Есть жуткое в юбилейных днях. Здесь легко торжествовать пошлости, имя которой – только забвение. Слишком соблазнительно сияние юбилейного савана, под которым спит многими любимый, многим современный человек; и слишком приятны те картины его жизни и деятельности, которые сменяются перед нами поочередно, как бы на экране волшебного фонаря. Это – как бы флаги, маленькие знамена, на которые всякому нравится поглядеть в обычный воскресный день, в день забвения, размена великого на малое. На флагах написано: «Мы счастливы тем, что у нас был великий человек. Нам жаль, что его унесло беспощадное время». A вверху, над временем, праздно веет и шелестит незримое знамя с непонятной надписью. Все скажут: это – ночное небо и на нем – «обыкновенные звезды».
Особенно блестящ и разносторонен образ покойного Вл. C. Соловьева.
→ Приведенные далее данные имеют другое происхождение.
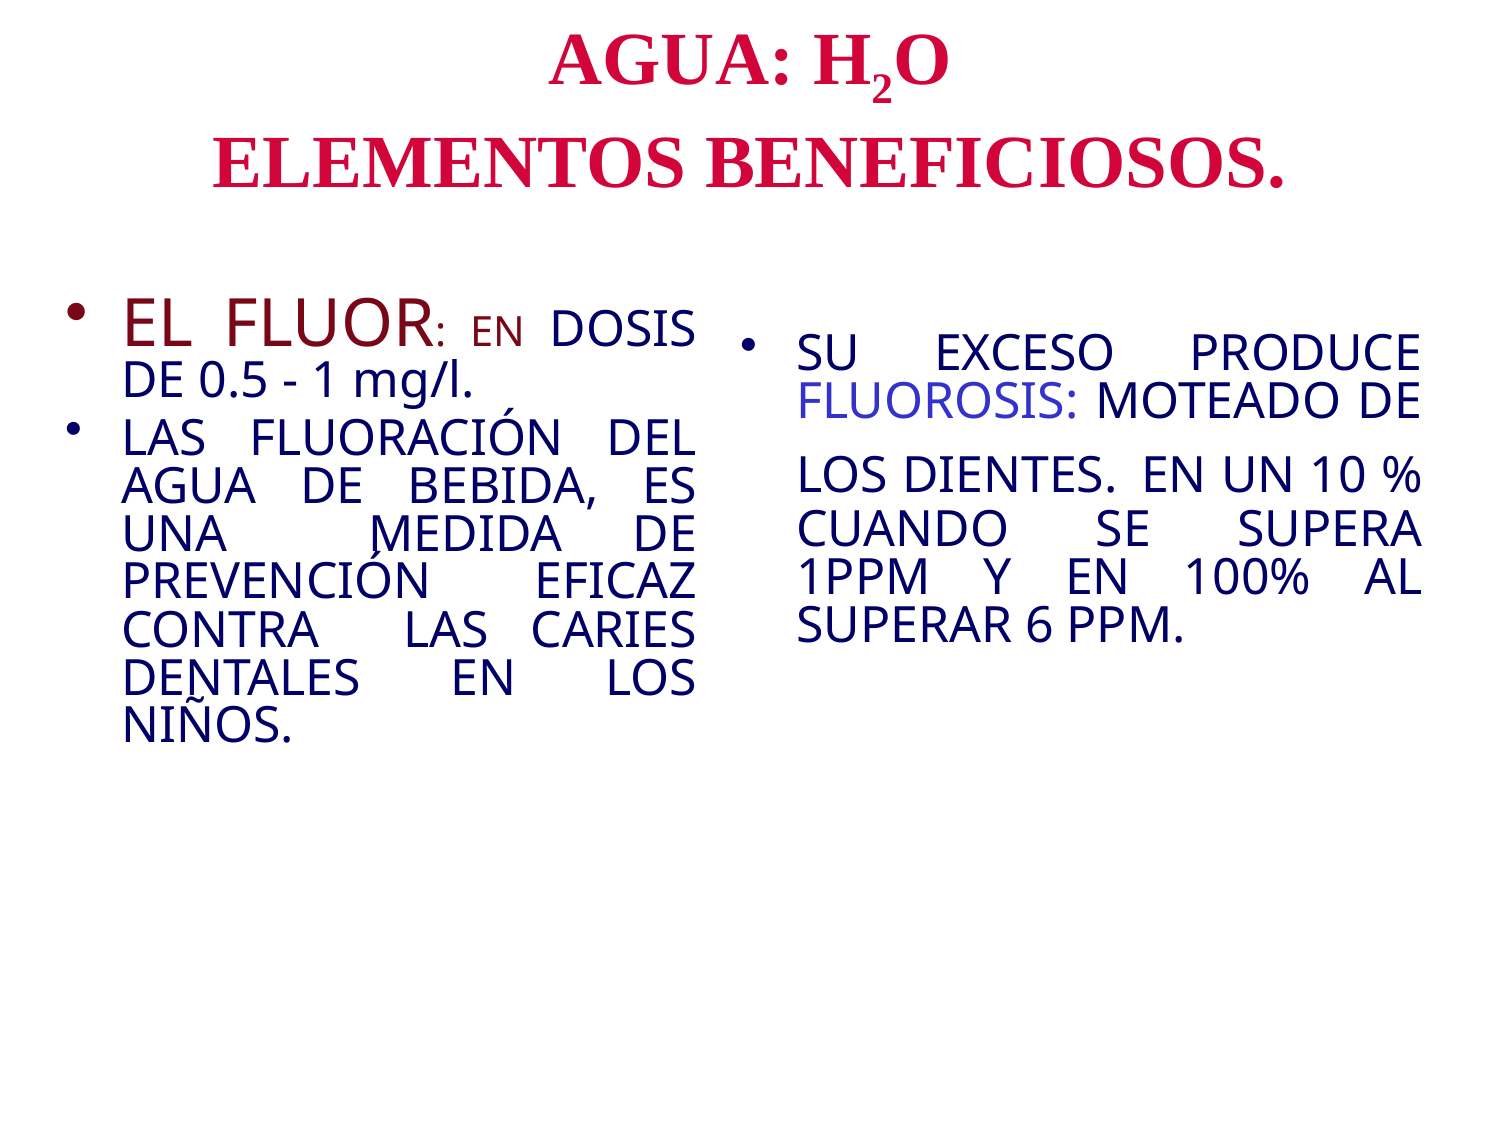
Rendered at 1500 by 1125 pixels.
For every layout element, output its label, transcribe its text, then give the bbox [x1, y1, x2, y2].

list SU EXCESO PRODUCE FLUOROSIS: MOTEADO DE LOS DIENTES. EN UN 10 % CUANDO SE SUPERA 1PPM Y EN 100% AL SUPERAR 6 PPM. [725, 324, 1438, 763]
title AGUA: H2O ELEMENTOS BENEFICIOSOS. [112, 24, 1388, 188]
list EL FLUOR: EN DOSIS DE 0.5 - 1 mg/l. LAS FLUORACIÓN DEL AGUA DE BEBIDA, ES UNA MEDIDA DE PREVENCIÓN EFICAZ CONTRA LAS CARIES DENTALES EN LOS NIÑOS. [50, 287, 713, 975]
Оттого особенно ярки картины на экране волшебного фонаря. Но некоторые из нас сегодня устают и прячутся от юбилейного света. Они ревниво скрывают даже друг от друга что-то свое. Слова наши звучат в разреженном воздухе, они похожи на стук молотка по крышке пустого гроба, почему так? Отверните край савана, поднимите крышку, в гробу никого нет – могила пуста.
Мы не найдем в этом гробу останков деятеля и человека, одинаково блестящего и дорогого для всех. Теперь, как десять лет назад, все признают большой талант, но многие остановятся в недоумении перед какой-нибудь стороной его деятельности. Известная философская школа подвергнет сомнению систему мистической философии Вл. Соловьева по отсутствию в ней законченной теории познания. Ни один стан публицистов не примет Соловьева без оговорок уже по тому одному, что Соловьев утверждал «священную войну», во имя «священной любви»; одни из нас хотя и признают войну, но отнюдь не священную, а государственную, во имя политической розни; другие хотя и исповедуют любовь, но также не священную, а гуманную, отрицающую всякую войну в принципе. Вл. Соловьев – критик? Он не заметил Ницше, он односторонне оценил Пушкина и Лермонтова. Вл. Соловьев – поэт? И здесь приходится уделить ему небольшое место, если смотреть на него как на «чистого» художника. Остается Вл. Соловьев – человек. Тут непомерное разнообразие картин; воспоминания и анекдоты до сих пор не сходят со страниц журналов. Какой же вывод можно сделать из этих противоречивых анекдотов о «странных» поступках и словах, особенно – о «странном», а для некоторых – страшном хохоте, который все вспоминают особенно охотно? Один вывод: Вл. Соловьев был очень симпатичный и оригинальный человек, однако с большими странностями, не совсем приятными, а иногда и неприличными; но так как все друзья его были тоже очень милые люди, то они прощали этому романтическому чудаку его дикие выходки.